If it didn’t come together so well just as shameless entertainment, I would be tempted to criticize the structure of the film for trying to do too much with too little substance. In retrospect, the titular escape plans aren’t necessarily as elaborate as the movie wants you to think they are, and they all seem to rely on that special kind of serendipity that only exists in movie. Also, because the movie relies so much on misdirection, eventually you begin to settle in to the routine of not trusting the events playing out at face value, always waiting for the twist, which proves to be satisfying maybe 75% of the time. If you don’t guess the biggest twist early on I’d be very surprised, and the mystery of who set Sly’s character up might have been a little better if they’d bothered to introduce even one other possible suspect. It’s hard to pin down exactly where the problem is with the mix of genre conventions, but if I had to try, I’d say the pacing is a bit off, never quite settling down and giving us enough time to appreciate certain key moments before shifting to a completely different tone. Ultimately it succeeds by the low standards of what is required for this kind of movie, which sounds like I’m damning it with feint praise, when I’m really just acquiescing to the fact that I really demand very little of a movie with Schwarzenegger, Stallone, and explosions.
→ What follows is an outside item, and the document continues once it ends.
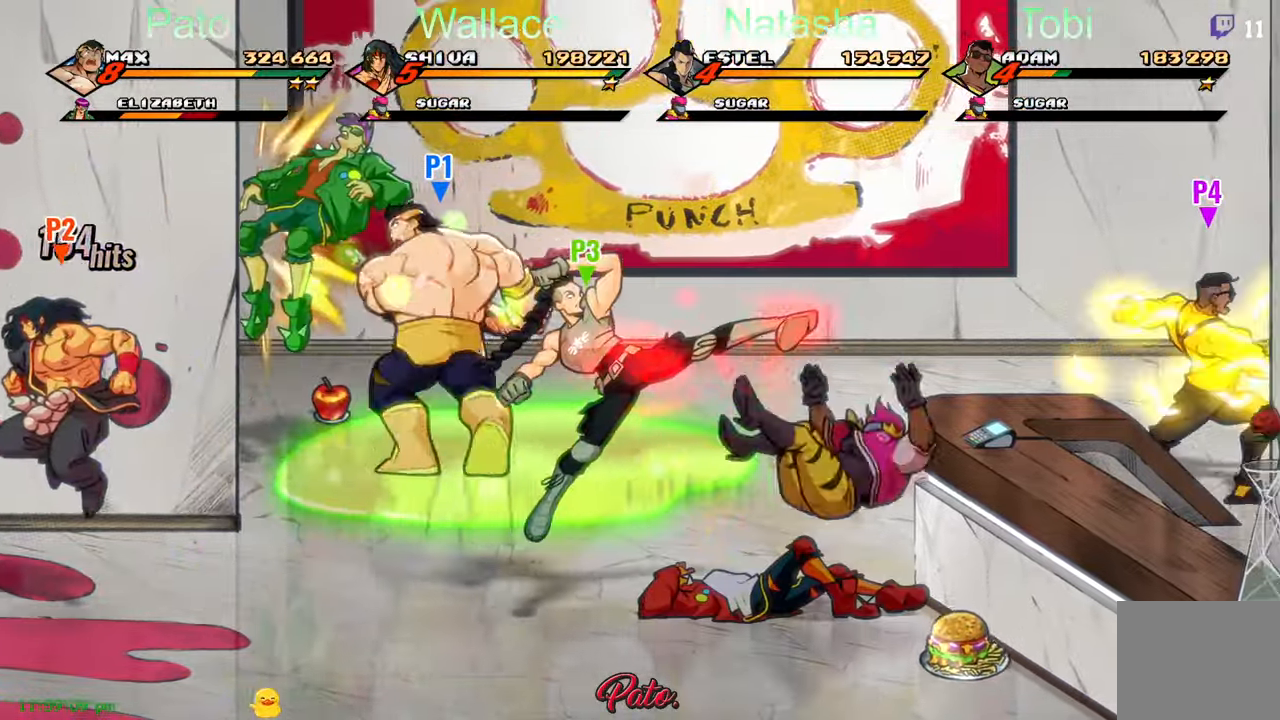
{"buttons": [], "left_stick": "center", "events": [[66, "DPAD_RIGHT", "down"], [233, "DPAD_RIGHT", "up"], [383, "DPAD_RIGHT", "down"], [500, "DPAD_RIGHT", "up"]]}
And for that matter, you shouldn’t either. After the absurd 80’s fan-service of The Expendables franchise, two Die Hard In The Whitehouse movies, and now the first real Arnold/Sly crossover we’ve ever had, we just might be entering a new golden age of cinema marking a return to the style of filmmaking of our childhood, when men were men, shit blowed up real good without the benefit of CGI, and movies were allowed to be unabashedly fun and kickass without being self-aware or gritty and realistic. If things continue at this rate, we might even get some bad ass Nicolas Cage movies again. Escape Plan has its flaws, and it might not be exactly the Schwarzenegger vs. Stallone movie I always wanted, if only because it should have happened a lot sooner when they were both in their prime, but for the most part it delivers on what it promises, and in the absence of a time machine, I’ll take it. At least until we get the epic Rambo vs. Commando movie I’ve been waiting for since I was twelve, or barring that, Rocky VII: Judgment Day. Hell, they’re already doing Rocky vs. Raging Bull, why not throw a Terminator in there for good measure?